中東情勢緊迫化、独立系パブがエネルギー価格高騰の危機に直面
エネルギー価格急騰、独立系パブを直撃
中東情勢の緊迫化が、英国の独立系パブに「壊滅的」なエネルギーコスト増のリスクをもたらしています。主要な海上輸送路であるホルムズ海峡の封鎖懸念から、原油および天然ガス価格は急騰。一部の事業者からは、Aprilの契約更新時にエネルギー料金が大幅に上昇するとの声が上がっています。これは、固定エネルギー契約を結んでいる大手競合他社とは対照的な状況です。
大手パブチェーンJD Wetherspoonのオーナーは、この混乱がビールの価格を押し上げると警告しており、英国のパブ全体で年間1億6900万ポンドの追加コストが発生すると報じられています。JD Wetherspoonやドミノ・ピザのような英国の大手ホスピタリティ企業は、エネルギー価格をヘッジ(回避策)しており、契約期間中は料金が固定されているため、追加コストを顧客に転嫁する可能性は低いです。Peel Huntのアナリストによると、Young'sやFuller, Smith and Turnerといったパブ運営会社は、来年まで固定エネルギー価格の恩恵を受ける見込みです。
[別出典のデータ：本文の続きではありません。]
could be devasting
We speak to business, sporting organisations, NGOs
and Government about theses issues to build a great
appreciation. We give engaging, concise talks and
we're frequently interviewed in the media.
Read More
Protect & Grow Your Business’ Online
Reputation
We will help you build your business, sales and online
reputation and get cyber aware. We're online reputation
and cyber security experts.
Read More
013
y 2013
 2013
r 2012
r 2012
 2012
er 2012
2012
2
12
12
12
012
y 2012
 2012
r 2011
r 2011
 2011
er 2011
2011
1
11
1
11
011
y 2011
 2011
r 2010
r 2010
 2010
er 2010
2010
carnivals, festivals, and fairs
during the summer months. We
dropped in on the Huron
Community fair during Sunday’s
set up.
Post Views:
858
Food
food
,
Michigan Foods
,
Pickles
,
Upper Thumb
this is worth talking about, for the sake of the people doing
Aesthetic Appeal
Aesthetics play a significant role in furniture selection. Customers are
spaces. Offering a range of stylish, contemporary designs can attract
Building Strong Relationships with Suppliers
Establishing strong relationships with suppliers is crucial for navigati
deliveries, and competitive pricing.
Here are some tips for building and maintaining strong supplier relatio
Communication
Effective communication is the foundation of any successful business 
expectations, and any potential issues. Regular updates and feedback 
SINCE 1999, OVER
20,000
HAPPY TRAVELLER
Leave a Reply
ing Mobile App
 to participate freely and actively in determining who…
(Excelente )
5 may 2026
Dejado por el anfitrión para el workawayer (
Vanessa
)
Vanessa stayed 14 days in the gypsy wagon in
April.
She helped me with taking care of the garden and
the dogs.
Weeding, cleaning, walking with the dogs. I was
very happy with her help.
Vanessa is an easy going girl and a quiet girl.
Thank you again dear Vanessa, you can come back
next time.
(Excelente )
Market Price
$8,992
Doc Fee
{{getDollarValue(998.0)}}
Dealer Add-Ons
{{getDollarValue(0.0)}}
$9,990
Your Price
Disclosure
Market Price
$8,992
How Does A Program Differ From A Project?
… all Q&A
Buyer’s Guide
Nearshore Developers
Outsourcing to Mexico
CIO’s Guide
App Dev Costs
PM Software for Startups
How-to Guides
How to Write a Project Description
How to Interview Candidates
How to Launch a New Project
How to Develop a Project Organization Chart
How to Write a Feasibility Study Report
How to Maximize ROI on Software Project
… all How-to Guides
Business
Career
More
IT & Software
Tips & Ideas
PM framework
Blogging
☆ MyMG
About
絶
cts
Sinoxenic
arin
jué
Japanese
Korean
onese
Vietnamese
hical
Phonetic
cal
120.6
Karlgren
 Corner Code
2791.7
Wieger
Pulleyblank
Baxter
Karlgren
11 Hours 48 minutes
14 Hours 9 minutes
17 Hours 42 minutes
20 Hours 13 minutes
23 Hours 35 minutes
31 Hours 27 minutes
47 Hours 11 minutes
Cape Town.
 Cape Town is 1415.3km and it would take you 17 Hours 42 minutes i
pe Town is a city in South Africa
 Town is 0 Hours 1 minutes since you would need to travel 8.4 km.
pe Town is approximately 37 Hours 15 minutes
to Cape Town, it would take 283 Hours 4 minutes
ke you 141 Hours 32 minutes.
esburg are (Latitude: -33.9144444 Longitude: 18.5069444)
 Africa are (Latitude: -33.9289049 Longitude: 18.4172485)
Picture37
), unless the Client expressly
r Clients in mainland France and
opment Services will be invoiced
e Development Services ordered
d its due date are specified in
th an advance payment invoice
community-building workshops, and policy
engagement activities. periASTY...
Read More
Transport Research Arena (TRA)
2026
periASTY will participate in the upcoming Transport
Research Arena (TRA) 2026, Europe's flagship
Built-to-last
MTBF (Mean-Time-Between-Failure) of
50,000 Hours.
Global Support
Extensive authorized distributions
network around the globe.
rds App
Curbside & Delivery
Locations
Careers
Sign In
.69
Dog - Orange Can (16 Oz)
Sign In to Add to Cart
しかし、JD Wetherspoonのように、2029年までエネルギー契約をヘッジしている企業は、中東紛争の潜在的な影響からほぼ守られています。
Peel Huntは、ホスピタリティ企業が長年にわたりエネルギー使用量を削減してきたと指摘しています。一部の企業は太陽光パネルを設置したり、ガスから電力への切り替えを進めたりしています。Hollywood Bowlは近年、再生可能エネルギーに多額の投資を行っており、40%以上の拠点に太陽光パネルを設置し、昨年は電力の12%を敷地内の再生可能エネルギー源から生成しました。パブチェーンFuller'sも、ガスへの依存を減らすために多くの店舗で電化調理器具を導入しており、2030年までに運用排出量実質ゼロを目指す計画です。
小規模パブが直面する「壊滅的な」影響
しかし、小規模または独立系のホスピタリティ企業は、長期固定エネルギー契約の管理の複雑さとコストから、同様の対策を講じることが難しいのが現状です。Jack氏は、「これはセクター内の二極化を生み出している多くの要因の一つです。小規模企業は、大企業と同じレベルでこれらの対策をすべて実施することに苦労する可能性があります」と分析しています。
UKHospitalityの会長であるKate Nicholls氏はCity AMに対し、エネルギー契約が終了するホスピタリティ企業は、すでに中東紛争の結果として価格の急騰を経験していると語りました。「多くの地方のホスピタリティおよび観光事業者は、電力網から離れた場所にあり、暖房用石油価格の著しい引き上げに特にさらされています」と彼女は述べました。建物の暖房に石油を使用している企業は、灯油価格がガソリンやガスよりも早く上昇しているため、中東での出来事に特に脆弱です。月曜日には、政府は暖房に石油を使用する家庭向けの500億ポンドの支援パッケージを発表しました。Nicholls氏は、野党に対し、企業向けの支援策の準備を求めたことを明かしました。「我々は、これらの価格引き上げが継続・激化した場合、セクターに与える壊滅的な影響について政府に警告する書簡を送り、企業を支援する措置の準備を促しました」と彼女は付け加えました。
投資家が注視すべき点
今回のエネルギー価格の急騰は、ホスピタリティセクター、特に小規模事業者の収益性に直接的な打撃を与える可能性があります。大手企業が長期固定契約によって短期的な価格変動から保護されているのに対し、独立系パブはApril以降の契約更新時に大幅なコスト増に直面するリスクがあります。これは、セクター内での体力差をさらに広げる要因となり得ます。
トレーダーや投資家は、JD Wetherspoonのような大手チェーンのヘッジ戦略の有効性と、小規模事業者の経営への影響を注視する必要があります。また、政府による支援策の有無やその規模も、セクター全体のセンチメントに影響を与えるでしょう。原油価格の動向、特にホルムズ海峡周辺の地政学的リスクは、引き続きエネルギーコストの指標となります。関連する資産としては、エネルギー関連のETFや、ホスピタリティセクターの株式、さらには英国のインフレ動向に影響を与える可能性のあるGBP(英国ポンド)などが挙げられます。